File formats

What is a file format?

A file format describes how information is stored within a digital file. Although each file format is unique, different file formats exist for similar types of information (e.g. text can be stored with a plain text file as well as with a word file). The difference between file formats are situated at the following levels:

  • Simple vs complex formats: e.g. the .txt format is a very simple way of storing text, while a .docx file has more complex properties.
  • Open vs closed file formats: Closed (or proprietary) file formats are not open in a sense that they cannot be freely used. Often they are owned by companies or are patented. Open formats can be used and implemented by anyone.

Which formats to use?

The choice of which file formats to use for research data depends on:

  • discipline-specific standards and customs
  • planned data analyses
  • software availability/cost
  • hardware used – e.g. audio capture, fMRI scanner

Using a specific format can hold risks. For instance, using formats which can only be used within specific software makes the digital data vulnerable to obsolescence of the software. This can lead situations of being locked out of one's own data.

Long-term access

For long-term access, file formats are more likely to be accessible in the future if they have the following characteristics;

  • Non-proprietary (not protected by trademark, patent or copyright)
  • Open, documented standard
  • Common usage by research community
  • Standard representation (ASCII, Unicode)
  • Lossless compression (>< lossy compression)
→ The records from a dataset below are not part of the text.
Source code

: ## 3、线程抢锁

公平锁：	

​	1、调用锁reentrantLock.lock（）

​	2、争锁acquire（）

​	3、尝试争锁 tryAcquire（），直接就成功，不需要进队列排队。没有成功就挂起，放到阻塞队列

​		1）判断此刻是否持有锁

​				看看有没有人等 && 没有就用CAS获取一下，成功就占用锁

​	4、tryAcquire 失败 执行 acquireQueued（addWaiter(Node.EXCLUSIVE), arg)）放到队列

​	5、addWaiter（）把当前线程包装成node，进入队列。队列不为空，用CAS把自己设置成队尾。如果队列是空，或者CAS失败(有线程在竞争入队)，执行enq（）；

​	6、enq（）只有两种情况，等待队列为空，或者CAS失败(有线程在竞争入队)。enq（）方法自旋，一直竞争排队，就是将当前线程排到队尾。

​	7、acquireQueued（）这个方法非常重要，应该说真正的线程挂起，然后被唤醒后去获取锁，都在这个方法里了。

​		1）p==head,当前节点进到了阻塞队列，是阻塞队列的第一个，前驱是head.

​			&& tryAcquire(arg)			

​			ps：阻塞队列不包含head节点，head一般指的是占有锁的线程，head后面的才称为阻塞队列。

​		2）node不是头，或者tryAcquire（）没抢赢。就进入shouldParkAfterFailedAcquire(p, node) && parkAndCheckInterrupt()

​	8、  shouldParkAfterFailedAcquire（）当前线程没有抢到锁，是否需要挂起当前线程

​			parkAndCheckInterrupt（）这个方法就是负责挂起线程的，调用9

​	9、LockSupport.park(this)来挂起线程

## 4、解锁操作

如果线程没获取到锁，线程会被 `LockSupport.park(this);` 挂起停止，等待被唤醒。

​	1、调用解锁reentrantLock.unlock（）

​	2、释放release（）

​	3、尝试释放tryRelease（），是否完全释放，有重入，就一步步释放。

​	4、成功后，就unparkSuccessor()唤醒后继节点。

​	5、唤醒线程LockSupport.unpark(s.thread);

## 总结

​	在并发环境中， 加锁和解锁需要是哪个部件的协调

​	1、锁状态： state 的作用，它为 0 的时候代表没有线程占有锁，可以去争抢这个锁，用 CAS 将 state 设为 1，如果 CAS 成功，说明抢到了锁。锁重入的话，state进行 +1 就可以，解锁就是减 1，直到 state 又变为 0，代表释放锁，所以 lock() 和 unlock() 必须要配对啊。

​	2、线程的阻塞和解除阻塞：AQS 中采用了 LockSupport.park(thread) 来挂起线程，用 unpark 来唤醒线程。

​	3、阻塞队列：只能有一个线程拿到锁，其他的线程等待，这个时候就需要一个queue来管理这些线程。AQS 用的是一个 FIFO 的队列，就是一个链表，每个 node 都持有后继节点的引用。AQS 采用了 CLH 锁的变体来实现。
Some examples of preferred file format choices include:

Type Preferred format Avoid
Text .docx or .odt .doc
Spreadsheet .csv .xls
Video mpeg4 quicktime
Audio .flac or .wav .mp3
Picture .tiff or .png .gif

File format conversion

Beware that converting data from one format to another can lead to problems of losing metadata or formatting. Therefore it is good practice to plan your choice of formats with long term access in the back of your mind.